„Wir sind einfach Müde geworden.“
Hochhaus am Friesenplatz bleibt bestehen

„Wir sind einfach Müde geworden.“
Hochhaus am Friesenplatz bleibt bestehen

Blog zu Bauen. Wohnen. Stadtentwicklung in Köln

Dr. Günter Bell, Stadtplaner und Sozialwissenschaftler, Geschäftsführer der Fraktion DIE LINKE. im Rat der Stadt Köln, kommentiert hier privat.

Letzte Woche teilten die Projektentwickler Proximus und Quantum mit, von der Stadt Köln die Genehmigung für den Umbau des seit langem leerstehenden Hochhauses am Friesenplatz erhalten zu haben.
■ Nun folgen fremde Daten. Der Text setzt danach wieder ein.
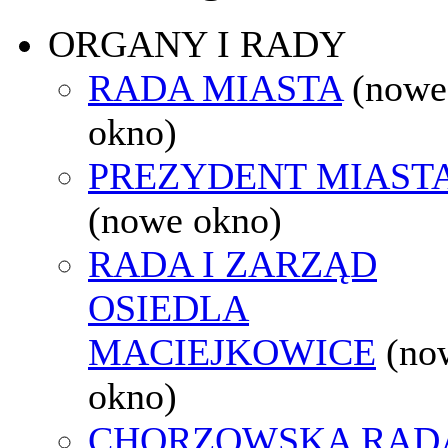
ORGANY I RADY
RADA MIASTA
(nowe
okno)
PREZYDENT MIAST
(nowe okno)
RADA I ZARZĄD
OSIEDLA
MACIEJKOWICE
(no
okno)
CHORZOWSKA RAD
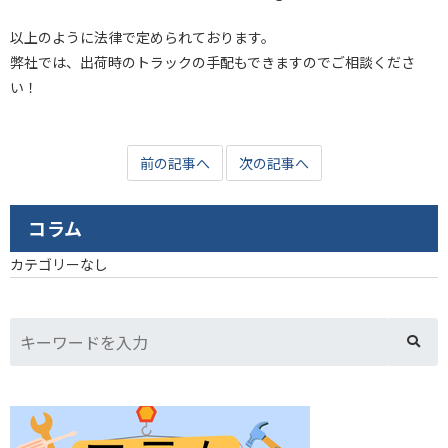
以上のように法律で定められております。
弊社では、出荷時のトラックの手配もできますのでご相談くださ
い！
前の記事へ
次の記事へ
コラム
カテゴリーなし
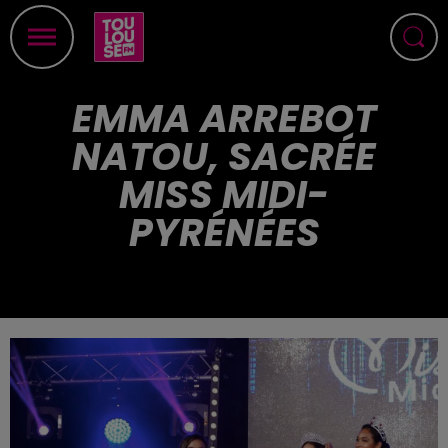
EMMA ARREBOT
NATOU, SACRÉE
MISS MIDI-
PYRÉNÉES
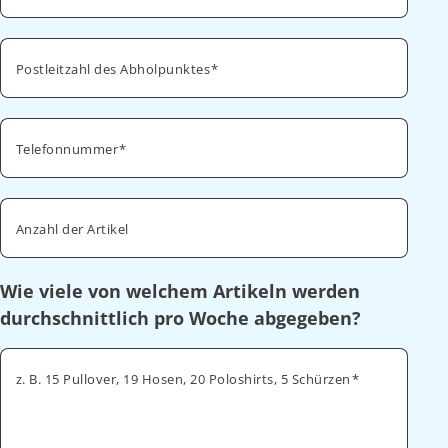
Postleitzahl des Abholpunktes
Telefonnummer
Anzahl der Artikel
Wie viele von welchem Artikeln werden
durchschnittlich pro Woche abgegeben?
z. B. 15 Pullover, 19 Hosen, 20 Poloshirts, 5 Schürzen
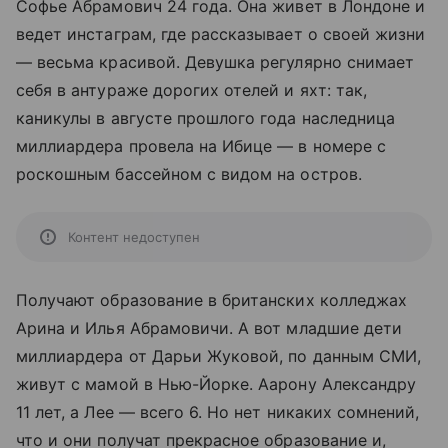
Софье Абрамович 24 года. Она живет в Лондоне и
ведет инстаграм, где рассказывает о своей жизни
— весьма красивой. Девушка регулярно снимает
себя в антураже дорогих отелей и яхт: так,
каникулы в августе прошлого года наследница
миллиардера провела на Ибице — в номере с
роскошным бассейном с видом на остров.
Контент недоступен
Получают образование в британских колледжах
Арина и Илья Абрамовичи. А вот младшие дети
миллиардера от Дарьи Жуковой, по данным СМИ,
живут с мамой в Нью-Йорке. Аарону Александру
11 лет, а Лее — всего 6. Но нет никаких сомнений,
что и они получат прекрасное образование и,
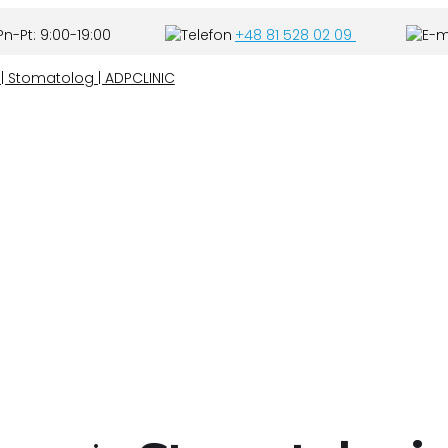
n-Pt: 9:00-19:00
+48 81 528 02 09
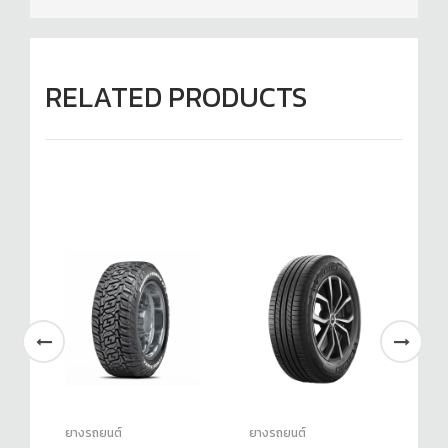
RELATED PRODUCTS
ยางรถยนต์
ยางรถยนต์
ยา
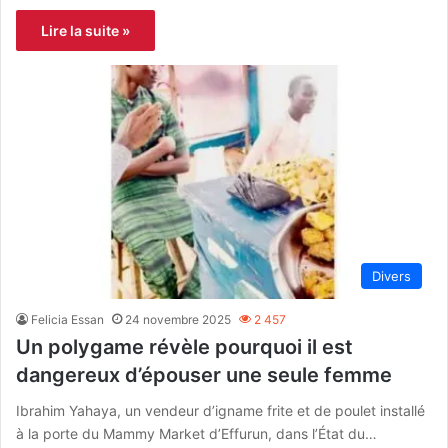
Lire la suite »
Divers
Felicia Essan
24 novembre 2025
2 457
Un polygame révèle pourquoi il est
dangereux d’épouser une seule femme
Ibrahim Yahaya, un vendeur d’igname frite et de poulet installé
à la porte du Mammy Market d’Effurun, dans l’État du…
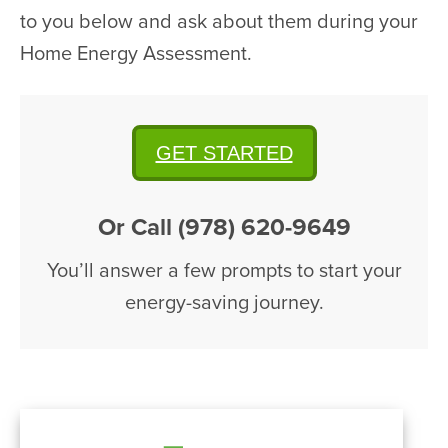
to you below and ask about them during your
Home Energy Assessment.
GET STARTED
Or Call (978) 620-9649
You’ll answer a few prompts to start your
energy-saving journey.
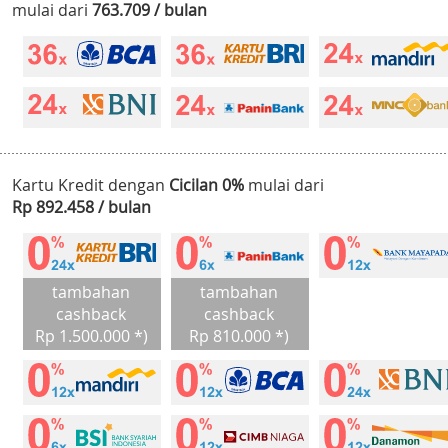
mulai dari
763.709 / bulan
Kartu Kredit dengan
Cicilan 0%
mulai dari
Rp 892.458 / bulan
tambahan
tambahan
cashback
cashback
Rp 1.500.000 *)
Rp 810.000 *)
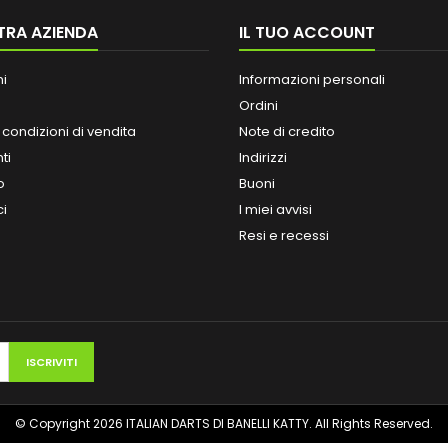
TRA AZIENDA
IL TUO ACCOUNT
ni
Informazioni personali
Ordini
 condizioni di vendita
Note di credito
ti
Indirizzi
o
Buoni
ci
I miei avvisi
Resi e recessi
© Copyright 2026 ITALIAN DARTS DI BANELLI KATTY. All Rights Reserved.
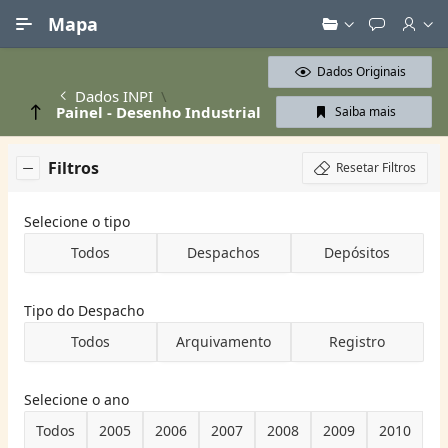
Ir para Conteúdo Principal
Mapa
Dados Originais
Dados INPI
Painel - Desenho Industrial
Saiba mais
Filtros
Resetar Filtros
Selecione o tipo
Todos
Despachos
Depósitos
Tipo do Despacho
Todos
Arquivamento
Registro
Selecione o ano
Todos
2005
2006
2007
2008
2009
2010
Das Hochhaus aus den 1960er Jahren werde nicht abgerissen, sondern grundlegend neugestaltet.

Projektentwickler und Architekt geben sich betont grün und nachhaltig: Durch diese Revitalisierung blieben rund 70 Prozent der ursprünglichen Bausubstanz erhalten. Im Hinblick auf den CO2-Fußabdruck habe dieses Konversionsprojekt jedem Neubau viel voraus.

Wer die Vorgeschichte kennt, staunt.

Im Juni 2020 stellte die Kölner Stadtverwaltung im Rat drei Alternativen zur Abstimmung:

  • ein Festhalten am gültigen Höhenkonzept und damit eine Beschränkung des Neubaus auf 22,50 Meter;
  • das Zugeständnis an die Projektentwickler, 67 Meter hoch bauen zu dürfen;
  • den Wünschen der Projektentwickler nachzukommen und eine Genehmigung für einen 99 Meter hohen Neubau in Aussicht zu stellen.

Ein Erhalt des 39 Meter hohen Gebäudes und dessen Umbau wurde erst gar nicht vorgeschlagen, hatte der Eigentümer diesen Ansatz doch als wirtschaftlich nicht tragbar dargestellt.

Es folgte eine lange und kontroverse Diskussion an deren Ende die Ratsmehrheit aus Grünen, CDU und volt im Mai 2021 die Prüfung einer Höhenentwicklungen bis maximal 67 Meter durchsetzte. (Dagegen stimmten u.a. die SPD und DIE LINKE.)

Damit wurde das Höhenkonzept wieder einmal ignoriert. Ein weiteres Beispiel für das Einknicken von Stadtverwaltung und Politik vor Investoreninteressen, hier als Prüfauftrag bemäntelt.

Im August 2021 dann die Überraschung: Die Projektentwickler teilten mit, das leerstehende Hochhaus solle nun doch nicht abgebrochen werden. Man werde jetzt anstelle eines Neubaus versuchen, eine auf den Bestand bezogene nachhaltige Lösung umzusetzen.

Nun, ein weiteres Jahr später, liegt die Baugenehmigung vor. Und was im Juni 2020 noch als unwirtschaftlich galt, wird heute als eine „Landmarkimmobilie“ angepriesen.

Warum die Kehrtwende? Man sei angesichts der politischen Situation „müde“ geworden – so die Erklärung der Projektentwickler.

Diejenigen, die den Wünschen der Projektentwickler gegenüber hartnäckig auf das gültige Höhenkonzept bestanden haben, habe letztendlich Recht bekommen.

Und die Stadt hat ein weiteres Mal gelernt, wie klug es ist, dem Geschwätz der Projektentwickler („unwirtschaftlich”) nicht leichtfertig auf den Leim zu gehen.